Eastern Ukainians split on when is right time to leave
On Friday night, leaders of two separatist republics in east Ukraine ordered women and children to flee.
The loud explosions and wailing sirens in rebel-held territory in eastern Ukraine were getting more frequent, so when the evacuation order came, Elena Sokela decided it was time to get her son to safety.
“We didn’t want to wait until it was too late. Better to get out now,” the 40-year-old said on Saturday at a border crossing between the rebel Donetsk region and Russia, a day after the order to evacuate.
There was a steady flow of people crossing between wire fencing topped with Russian flags at the Avila Uspenka checkpoint into Russia.
On Friday night, leaders of two separatist republics in east Ukraine ordered women and children to flee and as soon as possible make their way to Russia.
Their poor and industrial rebel-controlled territories in Ukraine have been at the centre of weeks of tensions between Russia and the West.
Conflict monitors have warned of a sharp escalation in ceasefire violations in fighting between Ukraine’s army and the separatists, a trend Sokela could attest to.
In her hometown of Shakhtarsk, she said, “we can hear everything perfectly clearly. There were explosions on Thursday. Some heavy stuff was coming down.”
The US government earlier hit out at the orders, saying the move by Moscow-backed rebels was a “cynical” effort by Moscow to deflect from what the West fears is an imminent Russian invasion.
At the checkpoint on Saturday there was a steady stream of elderly women and children dragging wheelie bags.
Sokela was bringing her 16-year-old son to stay with his grandmother in Russia “where it’s calm” but she planned to return.
“Let’s stay for a week and come back. Or maybe the school will be closed. No one has said anything yet,” Sokela said.
Separatist leaders have announced plans to get hundreds of thousands of people out of the territory and into Russia, but there were no mass exodus at the crossing on Saturday.
Ten school buses waiting to ferry arrivals stood empty and 15 tents set up by the emergencies ministry on the Russian side of the crossing had no one to house.
So far, separatist officials have said fewer than 20,000 people have left, a fraction of the region’s estimated population of three million people.

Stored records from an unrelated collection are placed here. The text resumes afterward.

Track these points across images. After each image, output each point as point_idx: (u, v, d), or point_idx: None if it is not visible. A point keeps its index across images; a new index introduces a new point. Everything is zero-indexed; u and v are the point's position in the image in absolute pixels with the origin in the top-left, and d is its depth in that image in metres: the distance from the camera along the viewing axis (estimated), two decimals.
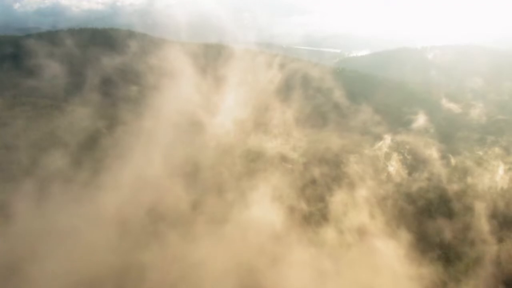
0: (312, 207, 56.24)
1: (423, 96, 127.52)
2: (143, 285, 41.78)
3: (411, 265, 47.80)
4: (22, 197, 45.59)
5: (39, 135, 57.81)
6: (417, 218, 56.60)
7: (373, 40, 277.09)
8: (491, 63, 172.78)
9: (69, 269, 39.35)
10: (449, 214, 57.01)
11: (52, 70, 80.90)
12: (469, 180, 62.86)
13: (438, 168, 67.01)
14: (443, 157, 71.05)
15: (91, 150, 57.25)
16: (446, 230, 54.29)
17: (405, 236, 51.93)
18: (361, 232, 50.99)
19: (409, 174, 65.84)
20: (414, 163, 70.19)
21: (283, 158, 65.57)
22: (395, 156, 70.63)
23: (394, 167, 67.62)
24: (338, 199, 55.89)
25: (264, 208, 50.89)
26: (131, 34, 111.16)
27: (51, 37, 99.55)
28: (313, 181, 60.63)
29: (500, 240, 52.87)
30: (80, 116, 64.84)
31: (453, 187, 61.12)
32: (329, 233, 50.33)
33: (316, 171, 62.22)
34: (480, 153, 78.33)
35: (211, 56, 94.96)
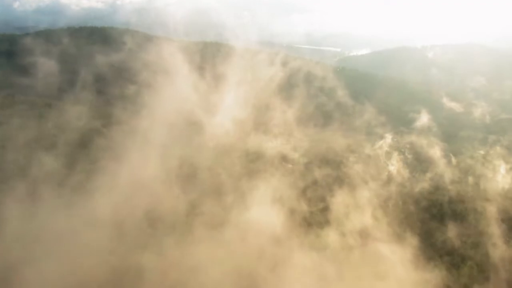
0: (313, 207, 55.30)
1: (424, 95, 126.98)
2: None
3: (416, 269, 46.73)
4: (14, 199, 44.21)
5: (33, 135, 56.37)
6: (420, 219, 55.70)
7: (373, 39, 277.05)
8: (492, 62, 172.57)
9: (63, 273, 38.29)
10: (453, 216, 56.16)
11: (48, 68, 79.89)
12: (473, 180, 62.10)
13: (442, 168, 66.06)
14: (446, 156, 70.13)
15: (87, 150, 56.03)
16: (450, 232, 53.34)
17: (408, 238, 50.87)
18: (364, 234, 49.85)
19: (412, 174, 64.80)
20: (417, 162, 69.25)
21: (284, 158, 64.66)
22: (397, 156, 69.78)
23: (396, 166, 66.75)
24: (339, 200, 54.79)
25: (264, 210, 49.59)
26: (129, 33, 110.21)
27: (49, 35, 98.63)
28: (314, 182, 59.74)
29: (507, 242, 51.76)
30: (75, 115, 63.47)
31: (457, 188, 60.20)
32: (331, 236, 49.12)
33: (317, 171, 61.28)
34: (482, 152, 77.82)
35: (210, 55, 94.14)
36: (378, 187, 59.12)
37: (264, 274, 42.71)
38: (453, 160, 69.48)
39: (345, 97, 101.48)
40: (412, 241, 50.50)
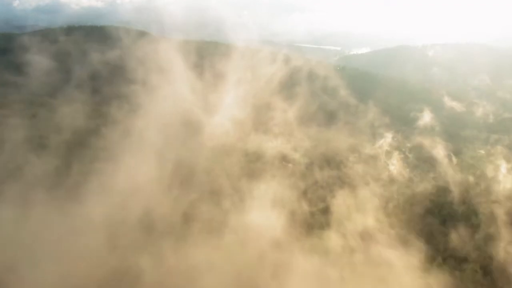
0: (314, 208, 54.44)
1: (424, 95, 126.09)
2: None
3: (419, 272, 45.80)
4: (6, 202, 42.99)
5: (26, 135, 55.19)
6: (422, 221, 54.74)
7: (373, 38, 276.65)
8: (492, 62, 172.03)
9: (56, 278, 37.30)
10: (455, 217, 55.20)
11: (44, 67, 78.70)
12: (476, 180, 61.32)
13: (444, 167, 65.35)
14: (449, 156, 69.48)
15: (82, 151, 54.85)
16: (453, 234, 52.43)
17: (411, 240, 50.03)
18: (366, 237, 48.91)
19: (414, 174, 64.01)
20: (419, 162, 68.57)
21: (284, 158, 63.86)
22: (398, 155, 69.20)
23: (397, 166, 66.11)
24: (340, 202, 53.93)
25: (264, 213, 48.62)
26: (128, 31, 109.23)
27: (46, 34, 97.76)
28: (315, 182, 58.86)
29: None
30: (70, 114, 62.26)
31: (460, 188, 59.31)
32: (332, 239, 48.25)
33: (317, 172, 60.52)
34: (485, 151, 77.26)
35: (210, 54, 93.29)
36: (380, 187, 58.36)
37: (265, 279, 41.67)
38: (457, 159, 68.82)
39: (345, 96, 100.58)
40: (415, 243, 49.86)
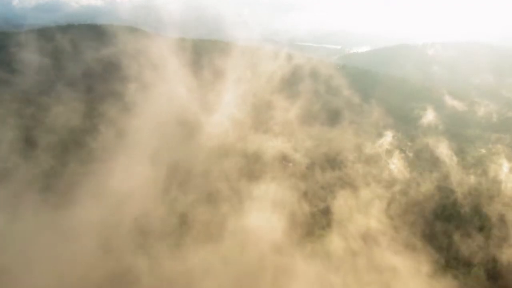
0: (314, 208, 53.65)
1: (425, 94, 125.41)
2: None
3: (422, 275, 45.00)
4: None
5: (18, 135, 54.09)
6: (425, 221, 53.96)
7: (373, 37, 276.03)
8: (494, 61, 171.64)
9: (49, 281, 36.41)
10: (458, 218, 54.46)
11: (39, 65, 77.68)
12: (480, 180, 60.67)
13: (447, 167, 64.71)
14: (452, 156, 68.83)
15: (75, 152, 53.77)
16: (456, 235, 51.66)
17: (415, 244, 49.14)
18: (368, 240, 47.95)
19: (416, 174, 63.23)
20: (421, 162, 67.90)
21: (285, 158, 63.20)
22: (399, 154, 68.58)
23: (398, 166, 65.41)
24: (341, 203, 53.09)
25: (264, 216, 47.44)
26: (126, 30, 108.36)
27: (42, 32, 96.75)
28: (316, 183, 58.07)
29: None
30: (64, 113, 61.17)
31: (463, 189, 58.61)
32: (335, 242, 47.08)
33: (318, 172, 59.79)
34: (485, 150, 76.77)
35: (210, 53, 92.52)
36: (382, 188, 57.56)
37: (265, 285, 40.43)
38: (460, 159, 68.10)
39: (346, 95, 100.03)
40: (418, 245, 49.13)
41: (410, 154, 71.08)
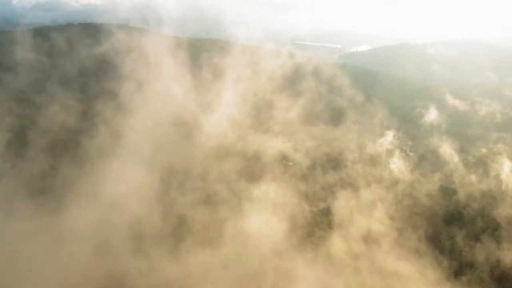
0: (315, 209, 53.18)
1: (426, 93, 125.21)
2: None
3: (424, 278, 44.42)
4: None
5: (11, 135, 53.43)
6: (427, 222, 53.52)
7: (373, 36, 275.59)
8: (494, 60, 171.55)
9: None
10: (461, 219, 53.86)
11: (33, 64, 76.78)
12: (483, 181, 60.29)
13: (451, 167, 64.37)
14: (456, 155, 68.55)
15: (69, 153, 52.66)
16: (458, 236, 51.13)
17: (417, 245, 48.48)
18: (369, 242, 47.25)
19: (419, 174, 62.91)
20: (423, 161, 67.72)
21: (285, 157, 62.83)
22: (400, 154, 68.19)
23: (400, 165, 65.04)
24: (343, 204, 52.46)
25: (264, 219, 46.48)
26: (124, 29, 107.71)
27: (38, 31, 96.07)
28: (316, 183, 57.59)
29: None
30: (58, 113, 60.42)
31: (466, 190, 58.14)
32: (337, 245, 46.07)
33: (319, 172, 59.39)
34: (487, 150, 76.58)
35: (209, 52, 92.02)
36: (383, 188, 57.10)
37: None
38: (463, 159, 67.80)
39: (346, 95, 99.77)
40: (420, 247, 48.59)
41: (412, 154, 70.75)
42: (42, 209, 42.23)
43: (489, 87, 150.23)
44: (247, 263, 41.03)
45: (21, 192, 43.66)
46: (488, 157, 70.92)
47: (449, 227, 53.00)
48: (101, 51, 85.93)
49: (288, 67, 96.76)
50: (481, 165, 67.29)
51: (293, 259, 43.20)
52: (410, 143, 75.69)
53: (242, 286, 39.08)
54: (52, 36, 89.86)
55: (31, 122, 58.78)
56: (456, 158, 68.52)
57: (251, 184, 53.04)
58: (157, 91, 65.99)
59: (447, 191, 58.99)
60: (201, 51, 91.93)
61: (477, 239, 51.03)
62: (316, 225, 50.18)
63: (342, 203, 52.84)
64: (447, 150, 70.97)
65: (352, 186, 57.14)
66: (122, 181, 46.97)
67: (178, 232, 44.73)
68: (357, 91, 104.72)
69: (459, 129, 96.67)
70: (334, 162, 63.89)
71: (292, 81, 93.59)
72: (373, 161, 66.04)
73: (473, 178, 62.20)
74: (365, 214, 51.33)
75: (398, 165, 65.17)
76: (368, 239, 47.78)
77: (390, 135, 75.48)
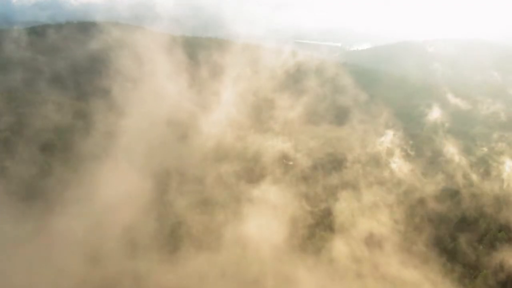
0: (315, 209, 52.25)
1: (427, 91, 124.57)
2: None
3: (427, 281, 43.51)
4: None
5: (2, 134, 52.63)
6: (430, 223, 52.67)
7: (374, 34, 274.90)
8: (495, 58, 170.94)
9: None
10: (464, 220, 53.03)
11: (27, 63, 75.88)
12: (487, 180, 59.51)
13: (454, 167, 63.55)
14: (459, 154, 67.82)
15: (62, 155, 51.12)
16: (461, 238, 50.32)
17: (421, 248, 47.52)
18: (371, 245, 46.30)
19: (421, 173, 62.30)
20: (425, 160, 67.12)
21: (285, 156, 62.02)
22: (401, 153, 67.46)
23: (401, 165, 64.28)
24: (344, 205, 51.37)
25: (263, 222, 44.97)
26: (124, 28, 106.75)
27: (34, 30, 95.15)
28: (317, 183, 56.67)
29: None
30: (51, 113, 58.93)
31: (470, 191, 57.23)
32: (339, 249, 44.74)
33: (320, 172, 58.50)
34: (488, 149, 75.99)
35: (209, 50, 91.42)
36: (385, 189, 56.17)
37: None
38: (467, 159, 67.06)
39: (347, 94, 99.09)
40: (423, 250, 47.73)
41: (414, 153, 69.95)
42: (32, 212, 41.09)
43: (491, 86, 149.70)
44: (246, 269, 39.87)
45: (9, 196, 42.47)
46: (490, 156, 70.27)
47: (452, 229, 52.04)
48: (97, 49, 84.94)
49: (288, 66, 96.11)
50: (484, 164, 66.67)
51: (294, 263, 42.02)
52: (411, 142, 74.81)
53: None
54: (47, 35, 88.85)
55: (22, 122, 57.23)
56: (459, 158, 67.73)
57: (250, 186, 51.94)
58: (155, 90, 64.97)
59: (450, 192, 57.98)
60: (200, 50, 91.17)
61: (480, 241, 50.12)
62: (317, 228, 48.93)
63: (344, 205, 51.72)
64: (451, 149, 70.18)
65: (353, 187, 56.18)
66: (115, 183, 45.67)
67: (174, 237, 43.59)
68: (358, 90, 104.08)
69: (462, 128, 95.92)
70: (335, 162, 63.07)
71: (292, 80, 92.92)
72: (374, 161, 65.22)
73: (476, 178, 61.36)
74: (367, 216, 50.21)
75: (398, 164, 64.36)
76: (371, 242, 46.67)
77: (391, 134, 74.69)
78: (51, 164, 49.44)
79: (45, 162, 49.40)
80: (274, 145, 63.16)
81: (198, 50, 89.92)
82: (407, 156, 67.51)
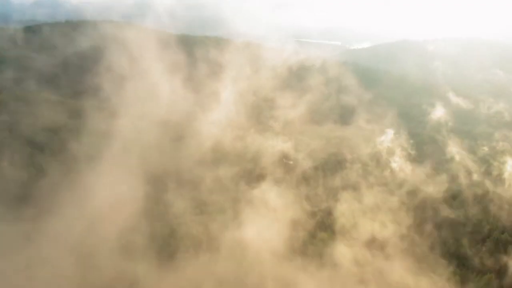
0: (316, 209, 51.51)
1: (428, 90, 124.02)
2: None
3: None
4: None
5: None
6: (432, 224, 51.97)
7: (374, 33, 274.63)
8: (497, 58, 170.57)
9: None
10: (466, 221, 52.34)
11: (20, 61, 75.18)
12: (491, 182, 58.82)
13: (458, 167, 62.94)
14: (461, 154, 67.29)
15: (57, 158, 49.88)
16: (464, 240, 49.54)
17: (424, 251, 46.79)
18: (374, 248, 45.45)
19: (422, 173, 61.66)
20: (427, 160, 66.55)
21: (285, 156, 61.40)
22: (402, 152, 66.92)
23: (403, 165, 63.73)
24: (345, 207, 50.64)
25: (263, 226, 43.83)
26: (123, 26, 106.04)
27: (29, 29, 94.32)
28: (317, 184, 55.93)
29: None
30: (47, 112, 58.31)
31: (473, 191, 56.57)
32: (340, 251, 43.75)
33: (320, 173, 57.78)
34: (489, 149, 75.50)
35: (208, 49, 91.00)
36: (387, 189, 55.49)
37: None
38: (471, 158, 66.49)
39: (348, 93, 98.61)
40: (426, 252, 47.03)
41: (416, 153, 69.41)
42: (24, 215, 40.28)
43: (492, 85, 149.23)
44: (245, 275, 38.81)
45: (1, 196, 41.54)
46: (493, 156, 69.81)
47: (456, 231, 51.29)
48: (94, 48, 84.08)
49: (289, 65, 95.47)
50: (486, 164, 66.17)
51: (294, 268, 41.02)
52: (412, 141, 74.22)
53: None
54: (42, 33, 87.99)
55: (14, 121, 56.18)
56: (463, 158, 67.16)
57: (250, 188, 51.04)
58: (152, 89, 64.11)
59: (453, 192, 57.29)
60: (199, 49, 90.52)
61: (484, 242, 49.40)
62: (318, 231, 48.05)
63: (345, 206, 50.86)
64: (454, 149, 69.58)
65: (354, 187, 55.43)
66: (109, 187, 44.67)
67: (170, 242, 42.58)
68: (358, 89, 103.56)
69: (464, 127, 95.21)
70: (335, 161, 62.50)
71: (292, 79, 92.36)
72: (375, 161, 64.64)
73: (480, 178, 60.79)
74: (369, 218, 49.37)
75: (400, 164, 63.77)
76: (373, 245, 45.86)
77: (392, 134, 74.20)
78: (43, 165, 48.54)
79: (37, 163, 48.57)
80: (274, 145, 62.56)
81: (197, 49, 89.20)
82: (408, 156, 66.95)
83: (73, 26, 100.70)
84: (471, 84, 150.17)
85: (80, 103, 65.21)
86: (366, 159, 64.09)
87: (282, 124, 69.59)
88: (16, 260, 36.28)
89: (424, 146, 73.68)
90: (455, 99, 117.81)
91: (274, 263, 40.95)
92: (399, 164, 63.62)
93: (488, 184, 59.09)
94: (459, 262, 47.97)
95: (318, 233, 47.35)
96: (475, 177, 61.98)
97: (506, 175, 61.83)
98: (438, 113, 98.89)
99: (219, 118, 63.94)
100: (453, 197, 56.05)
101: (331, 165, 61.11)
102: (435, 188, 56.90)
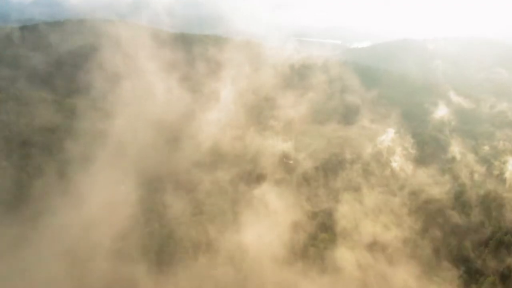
0: (316, 209, 50.57)
1: (428, 90, 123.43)
2: None
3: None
4: None
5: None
6: (437, 226, 50.97)
7: (374, 32, 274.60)
8: (498, 57, 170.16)
9: None
10: (468, 221, 51.42)
11: (14, 60, 74.39)
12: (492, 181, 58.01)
13: (460, 167, 62.09)
14: (465, 153, 66.48)
15: (52, 159, 48.93)
16: (467, 242, 48.58)
17: (427, 253, 45.85)
18: (375, 250, 44.43)
19: (423, 173, 60.65)
20: (429, 160, 65.73)
21: (285, 156, 60.55)
22: (403, 152, 66.11)
23: (403, 164, 62.95)
24: (346, 208, 49.49)
25: (262, 230, 42.73)
26: (122, 25, 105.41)
27: (26, 28, 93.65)
28: (318, 184, 54.96)
29: None
30: (41, 112, 57.04)
31: (475, 191, 55.60)
32: (342, 254, 42.61)
33: (321, 173, 56.85)
34: (487, 148, 74.95)
35: (207, 48, 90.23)
36: (388, 190, 54.69)
37: None
38: (474, 158, 65.69)
39: (348, 92, 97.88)
40: (429, 254, 46.08)
41: (417, 152, 68.62)
42: (17, 219, 39.28)
43: (493, 84, 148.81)
44: (245, 280, 37.85)
45: None
46: (494, 156, 69.10)
47: (458, 233, 50.43)
48: (92, 47, 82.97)
49: (289, 64, 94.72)
50: (487, 163, 65.46)
51: (295, 273, 40.04)
52: (413, 141, 73.39)
53: None
54: (41, 32, 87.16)
55: (6, 121, 55.23)
56: (466, 158, 66.35)
57: (250, 189, 50.02)
58: (149, 88, 63.19)
59: (456, 193, 56.44)
60: (198, 47, 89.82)
61: (486, 244, 48.46)
62: (319, 233, 46.97)
63: (346, 208, 49.75)
64: (457, 148, 68.75)
65: (355, 188, 54.49)
66: (104, 190, 43.61)
67: (166, 247, 41.57)
68: (359, 88, 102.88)
69: (465, 126, 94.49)
70: (336, 161, 61.65)
71: (292, 78, 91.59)
72: (376, 161, 63.82)
73: (483, 178, 59.94)
74: (371, 220, 48.38)
75: (399, 163, 62.97)
76: (374, 247, 44.87)
77: (393, 133, 73.44)
78: (38, 166, 47.62)
79: (32, 163, 47.69)
80: (274, 145, 61.69)
81: (195, 47, 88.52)
82: (412, 156, 66.24)
83: (71, 25, 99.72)
84: (471, 83, 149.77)
85: (76, 102, 64.17)
86: (368, 159, 63.04)
87: (282, 124, 68.52)
88: (10, 263, 35.58)
89: (426, 146, 72.58)
90: (456, 98, 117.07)
91: (274, 267, 39.97)
92: (401, 164, 62.75)
93: (489, 184, 58.28)
94: (462, 265, 46.92)
95: (319, 235, 46.35)
96: (477, 177, 60.93)
97: (507, 174, 61.02)
98: (440, 112, 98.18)
99: (218, 117, 62.72)
100: (456, 198, 55.23)
101: (332, 165, 60.14)
102: (437, 189, 55.90)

Still, Russian authorities were readying for a big influx, with officials in the Rostov region bordering Ukraine declaring a state of emergency and saying places were being prepared for 900,000 people.
The head of Russia’s emergencies ministry, who was dispatched by the Kremlin to Rostov, said about 400 people and 150 vehicles were in place to receive people arriving from separatist territory.
Several other nearby regions have announced they will house Donetsk and Lugansk residents.
The head of the so-called Donetsk People’s Republic, Denis Pushilin, met residents leaving, Russian news agencies reported, to offer reassurances.
“I hope it won’t be for long,” he was cited as saying. “But safety is paramount.”